▸ Study questions:
#1 In the C++ AMP N-Body post, which version of Visual Studio is required to build the project?
#2 Continue the C++ AMP N-Body post and its comment thread from the point where it ends.

▸ Text passage:
╭──

C++ AMP: N-Body Simulation Sample

My name is Bharath, I am an SDET on the C++ AMP team.

I worked on the NBody demo and wanted to share this project with you. You may have seen our PM (Daniel Moth) demonstrate at AMD Fusion Developer Summit and at Microsoft Build Conference (for the NBody demo watch - 0:03:00 through 0:08:00).

I ported the source code from the Microsoft DirectX SDK sample (you can download full DirectX SDK). You can get more information on nbody simulation on Wikipedia.

You can download the project with all sources from the zip file attached to this blog post. Refer to the README.txt for known issues. To build this project you need Visual Studio 11.

In later posts, I will walk you through this code and explain the different implementations used in this demo. Stay tuned.

 

NBody.zip

Comments

  • Anonymous
    October 03, 2011
    The comment has been removed

  • Anonymous
    October 04, 2011
    Hi Tim, Thanks for correcting SSE4 implementation. I have updated it with correct version of SSE4 implementation.

  • Anonymous
    November 07, 2011
    When I run the NBody C++ AMP sample on DirectX 11 capable 4-core GPU card in Win 7, the GFlops and FPS performance is significantly worse in "GPU Multi Device" than in "AMP Tiled" mode. I stepped through the source in VS11 Developer Preview, the multi-gpu function is being called instead of single core, it does go through a simple for loop on 4 gpu devices (_ndevices is equal to 4). However, should it be using PPL parallel_for_each instead of simple for loop to iterate through the 4 cores? Can someone confirm this? How can the NBoday sample utilize multi-core GPU capabilities? void nbody::amp_multi_gpu(particle render_data, int num_bodies) {  int size = ((int)((num_bodies/TILE_SIZE)/_ndevices)TILE_SIZE); for (int i = 0; i < _ndevices; i++)  {   tiling_implementation((_pold[i]), (_pnew[i]), isize, size, num_bodies);  }  for (int i = 0; i < _ndevices; i++)  {   index<1> begin(isize);  extent<1> end(size);  array_view<particle, 1> wrSrc = (_pnew[i]).section(grid<1>(begin, end));  for (int j = 0; j < size; j++)   {    render_data[j+(isize)] = (wrSrc.data())[j];   }  }  for (int i = 0; i < _ndevices; i++)  {   copy(render_data, (*_pold[i]));  } } Thanks.

╰──

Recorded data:
╭──

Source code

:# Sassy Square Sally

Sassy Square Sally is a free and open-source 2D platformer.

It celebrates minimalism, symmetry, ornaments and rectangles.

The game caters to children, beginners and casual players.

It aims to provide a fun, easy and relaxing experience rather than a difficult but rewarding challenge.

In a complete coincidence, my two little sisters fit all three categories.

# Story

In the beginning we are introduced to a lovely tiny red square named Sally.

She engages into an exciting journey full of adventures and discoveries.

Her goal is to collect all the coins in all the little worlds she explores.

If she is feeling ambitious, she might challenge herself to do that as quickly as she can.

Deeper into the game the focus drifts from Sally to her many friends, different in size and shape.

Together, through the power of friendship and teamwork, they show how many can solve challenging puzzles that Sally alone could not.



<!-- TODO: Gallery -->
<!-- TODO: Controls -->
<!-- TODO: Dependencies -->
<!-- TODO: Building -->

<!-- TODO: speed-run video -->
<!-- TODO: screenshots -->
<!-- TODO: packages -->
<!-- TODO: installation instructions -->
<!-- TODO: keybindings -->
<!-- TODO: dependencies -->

╰──

▸ Responses by task:
#1 Visual Studio 11

#2
  • Anonymous
    November 07, 2011
    The multi-device option is only useful when you have more than one GPU on your system. So when you say “4-core GPU card” do you really mean 4 discreet GPU cards? If not, then this option will not result in speedup and instead would result in slow downs. If you do indeed have 4 cards, are they all the same? The specific sample assumes that all cards are of exact equal specification, since it statically splits the data equally between all cards. Also, for that much horsepower, you need to increase the number of particles so you can saturate your system; you can do that through the MAX_GPU_PARTICLES in NBodyGravityCS11.cpp Regardless of the above points, you are right, I could have used parallel_for in this sample. I’ll revisit this code for the Beta release (whenever that is), thanks for the feedback.

  • Anonymous
    March 01, 2012
    I tried to compile the NBody project in blogs.msdn.com/.../c-amp-sample-projects-for-download.aspx.  VS 11 Beta reports missing d3dx11.h and some other DirectX files.  When wil the projects under the URL be updated?  For now, what should be done to get the project compiled. Thanks.

  • Anonymous
    March 01, 2012
    Hi P. So To build Nbody demo you need to install DirectX SDK. The compiler error you are seeing is due to missing DirectX SDK header file. From README.txt -Software requirement: Install June 2010 DirectX SDK from MSDN www.microsoft.com/.../details.aspx Install Visual Studio 11 from http://msdn.microsoft.com

  • Anonymous
    March 02, 2012
    Thanks Bharath: I do have the June 2010 DirectX SDK installed on my computer.  I have to add the SDK installation path to the Nbody project file in order for the compiler to find the header files.  This step is not needed if I were to build the project using VS 11 Developer Preview. Also, the changes in C++ AMP break the build process.  I would appreciate that if you could post an updated Nbody project for VS 11 Beta. Thank you again.

  • Anonymous
    March 02, 2012
    Hi P. So, After installing DirectX SDK, user should restart Visual Studio. This is necessary because DirectX SDK defines environment variables which is used in the new project. This wasnt necessary for VS 11 Developer preview because there werent significant changes affecting our dependencies. For your second comment. Can you post messages from VS output window? This will give us better picture of what you are experiencing. Since you are mentioning C++ AMP breaking changes, I think you may have downloaded the project before i updated it. Please try downloading it again? Thanks Bharath

  • Anonymous
    March 02, 2012
    Thanks.  The updated project works fine.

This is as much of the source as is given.